Known for her percipient, mysterious and sometimes piercingly comic engagement with aesthetics and their contemporary applications, Donaldson's work both enchants and often remonstrates the public gaze with its political grounding. Using various technologies, yet consistently referring to her long-standing infatuation with mainstream media and cinematic languages, Donaldson meticulously exacts commercial priorities and operates on them for desired artistic outcomes.
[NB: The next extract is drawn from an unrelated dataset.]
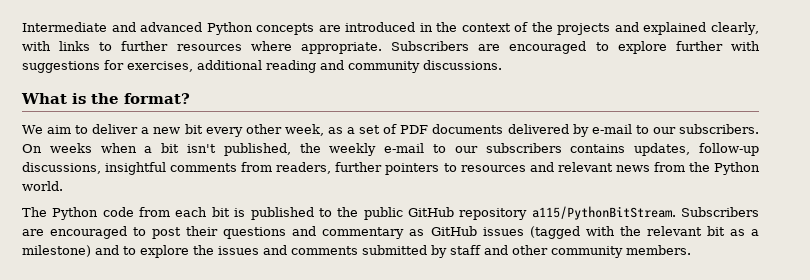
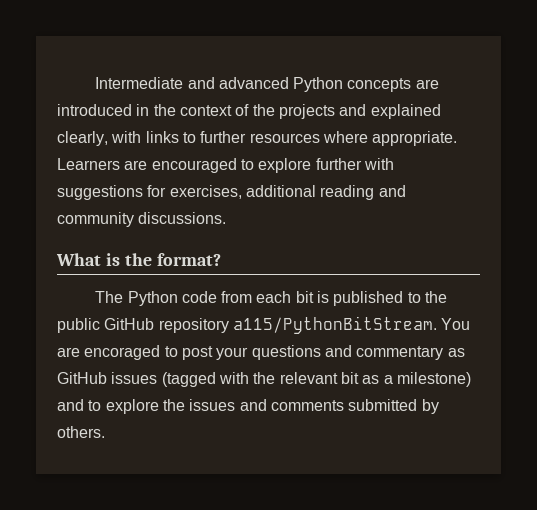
[391,41,470,51] Subscribers -> [57,158,120,170] Learners
[22,124,759,137] [22,143,759,156] [22,162,760,175] [22,181,63,191] // We aim to deliver a new bit every other week, as a set of PDF documents delivered by e-mail to our subscribers. On weeks when a bit isn't published, the weekly e-mail to our subscribers contains updates, follow-up discussions, insightful comments from readers, further pointers to resources and relevant news from the Python world. -> (221, 259) none
[680,207,759,217] [22,226,128,239] Subscribers are encouraged -> [441,318,471,330] [57,345,161,360] You are encoraged
[186,226,219,236] their -> [216,347,249,360] your
[450,245,691,258] staff and other community members. -> [57,426,105,438] others.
Donaldson presented the acclaimed participatory work 501s with the Physics Room at the Melbourne Art Fair in 2018 and developed a parallel collection of commissioned essays and artworks Through That Which Separates Us, published this year. She is currently a postgraduate researcher in the Sociology Department at the University of Auckland, where she teaches Critical Theory. She previously received her MFA from Goldsmiths College, University of London, as a recipient of the Anne Reid Scholarship. Her research circumscribes the crimes of Capital, including the circulation of hate speech, border theater and the intersecting digital worlds of both dominant and marginalised communities.

Quentin Lind:

Artist Quentin Lind was born in Manukau, raised in the Manawatū, but moved throughout Aotearoa/ New Zealand during their formative years. They attended Quay School of the Arts in Whanganui during the process of its closure, then completed their studies at Elam School of Fine Arts in 2016, graduating with an MFA.

Influenced by their early transience, Lind's work is motivated by the visual and cultural languages specific to their geographic identity. Their work has explored working class ritualism, ranging from private to energetic collective actions, which exist as forms of personal and cultural self-fashioning. These traditions are in constant flux, politically contested and historically unfinished, as exemplified in their work Yardstick, their MFA final presentation in 2016.

Currently, Lind's practice is propelled by their interest in horror cinema and the extended field of documentary. They often place film shot by their grandfather, a prolific amateur film maker, in works to examine the relationships between historical, cinematic and domestic spaces. They view genre cinema as a site for exploring the political imagination and an entry point to explore and re-evaluate historical memories.